Guillaume, y’était pas content d’la paix qui avait été signée avec l’Espagne. La guerre, c’tait super bon pour le prestige de sa famille, pis y voulait que ça continusse! Faique y s’mit à manœuvrer par en arrière pour que la chicane arpogne.
D’abord, fallait qu’y empêche les États généraux de démobiliser l’armée. Y’essaya donc de flatter les régents des villes pis des provinces dans l’sens du poil avec des cadeaux pis des belles façons pour qu’y votent contre la démobilisation.
Mais tsé, quand tu sors d’une guerre de 80 ans, t’es pas mal écœuré, faique Guillaume récolta yinque un gros « bof ».
Frustré, l’prince d’Orange décida d’utiliser la manière forte : en 1650, y se servit de l’armée pour capturer six des régents qui l’faisaient plus étriver – dont l’père à Johan de Witt – pis arfusa de les libérer tant que les États généraux f’raient pas c’qu’y voulait.
Sa crisette fit son effet :
« Ok, ok, c’est beau, on la démobilisera pas, l’armée, là! Seigneur, chille, Ti-Will! »
Mais Guillaume eut à peine le temps de savourer sa victoire : queques mois plus tard, PAF! Y péta au frette, emporté par la variole à 24 ans.
Son trépas pogna tout l’monde les culottes à terre; c’tait un peu comme si, en pleine finale d’la coupe Stanley, les Golden Knights au complet s’taient faites effoirer dans un terrible accident de zamboni pis que les Panthers d’la Floride restaient tu’seuls su’a glace. Sauf que, tel un but scoré à 0,02 seconde d’la fin de la troisième, Guillaume III, le fils à Guillaume II, naquit huit jours après que son père eut passé l’arme à gauche.
La maison d’Orange était encore dans’game.
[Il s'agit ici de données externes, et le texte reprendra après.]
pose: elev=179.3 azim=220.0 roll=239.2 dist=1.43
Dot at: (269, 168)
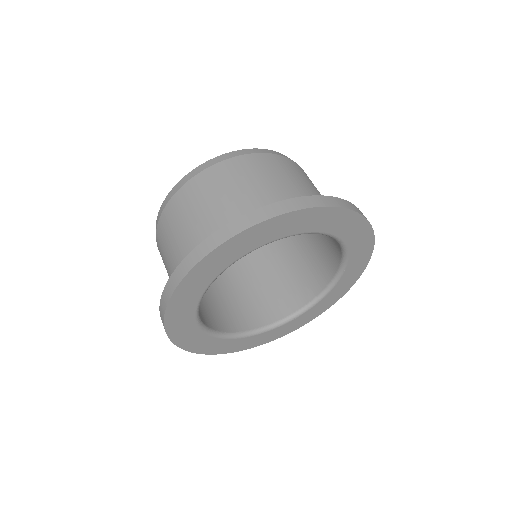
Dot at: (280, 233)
L’existence de c’te nouveau p’tit fruit-là faisait clairement pas l’affaire des républicains, dont de Witt. Pour pu que ça rarrive, des crisettes aristocratiques comme celle à Guillaume II, y travaillèrent ben fort pour que pu personne soit jamais nommé stadhouder en Hollande, écartant du pouvoir le prince encore au biberon. Pis une fois devenu grand-pensionnaire, de Witt organisa toute l’éducation à Guillaume Junior pour qu’y devienne un bon p’tit républicain.
Ça marcha pas ben ben. À’place, Guillaume III – Le retour de l’Orange, grandit en étant frustré de pas avoir la place qui aurait dû y’arvenir de plein droit, à son avis à lui pis à ses orangistes, qui l’défendaient avec autant d’ardeur que les swifties avec leu belle Taylor.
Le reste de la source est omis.